The MTA tax bill was passed in 2009 as an effort to make up a projected $1.8 billion MTA budget shortfall, according to the decision. Axing the tax could cost the MTA $1.6 billion annually, according to the NYBC.

Anderson is president of the New York Building Congress non-profit membership organization that for nearly a century has promoted the growth and success of the construction industry in the greater New York City region.

The organization publicly announced its support yesterday (Tuesday) for the tax and encouraged other organizations to do the same.

Those who have come out against the tax have mostly been representatives from counties in the suburbs, including Long Island, who feel the transit tax should not apply to their area since constituents may not use public transit as much as people in Manhattan or the other four boroughs.

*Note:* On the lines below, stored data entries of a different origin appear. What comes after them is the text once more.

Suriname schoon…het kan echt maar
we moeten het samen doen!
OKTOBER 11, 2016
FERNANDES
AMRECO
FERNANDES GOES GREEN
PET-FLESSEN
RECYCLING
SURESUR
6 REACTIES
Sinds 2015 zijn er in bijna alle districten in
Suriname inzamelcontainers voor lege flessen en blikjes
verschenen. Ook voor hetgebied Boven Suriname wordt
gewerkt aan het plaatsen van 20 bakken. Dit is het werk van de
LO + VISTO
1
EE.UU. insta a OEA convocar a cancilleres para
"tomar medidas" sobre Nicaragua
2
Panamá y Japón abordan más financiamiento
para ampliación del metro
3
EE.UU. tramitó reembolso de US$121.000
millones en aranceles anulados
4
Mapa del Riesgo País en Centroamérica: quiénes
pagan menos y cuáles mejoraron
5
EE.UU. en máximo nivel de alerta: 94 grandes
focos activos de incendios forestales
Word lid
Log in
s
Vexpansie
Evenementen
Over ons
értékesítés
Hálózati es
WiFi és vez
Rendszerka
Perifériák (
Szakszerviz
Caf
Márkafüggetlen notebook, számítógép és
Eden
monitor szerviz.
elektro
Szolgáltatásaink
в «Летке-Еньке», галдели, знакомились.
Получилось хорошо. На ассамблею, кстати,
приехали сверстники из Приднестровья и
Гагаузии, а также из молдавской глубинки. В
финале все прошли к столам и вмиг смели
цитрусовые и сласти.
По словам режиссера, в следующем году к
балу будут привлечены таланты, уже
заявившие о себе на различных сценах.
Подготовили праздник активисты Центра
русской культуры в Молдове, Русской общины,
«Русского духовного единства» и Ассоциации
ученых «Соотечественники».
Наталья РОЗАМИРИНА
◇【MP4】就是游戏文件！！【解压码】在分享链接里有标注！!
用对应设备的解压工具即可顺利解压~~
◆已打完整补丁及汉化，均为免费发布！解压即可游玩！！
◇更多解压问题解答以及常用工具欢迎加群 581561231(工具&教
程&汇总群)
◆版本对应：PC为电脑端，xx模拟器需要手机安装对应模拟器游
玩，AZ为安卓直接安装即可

However, Anderson said the tax is important for the healthy functioning of the economy, and the MTA is a vital component of ensuring that.

“We think the payroll mobility tax is extremely important to the financial plan of the MTA, because the funding for the next capital program is very uncertain at this point and the MTA really needs the money,” said Anderson.

“The importance of the MTA to the metro region was shown in the past few weeks.”

Reducing the tax by exempting small businesses and non-profits including the NYBC “makes no sense,” said Anderson.

“The least we can do is voluntarily pay the tax and we’re encouraging others that were exempted to pay the tax as well,” he said.

The NYBC was exempted in April, and the agency estimates that it would have owed $3,025 for the rest of the 2012 tax year.

“Anybody who is an employer in the metropolitan area knows that, without public transportation, our employees can’t get to work, so we really depend on the MTA. Hurricane Sandy demonstrated how important the loss of service is to all organizations,” said Anderson.

Anderson argued that although the amount of money added up is in the billions, the amount required from each individual business is not very significant.

“We’re hoping to make a point to the state legislature that a small tax contribution is not a big burden on small organizations but the amount paid when added up is important to the financial help of the MTA,” said Anderson.

“It’s a difficult economic climate and any tax right now is suspect, so the payroll mobility tax just became an easy target.”

Other organizations supporting the tax include the Regional Planning Association, General Contractors Association, Empire State Transportation Alliance and the American Council of Engineering Companies, said Anderson.

Though NYBC is the first to publicly state it will pay the remaining tax left voluntarily, Anderson said he feels others would “consider paying the tax as well.”

The tax will remain in effect until the appeals process is complete.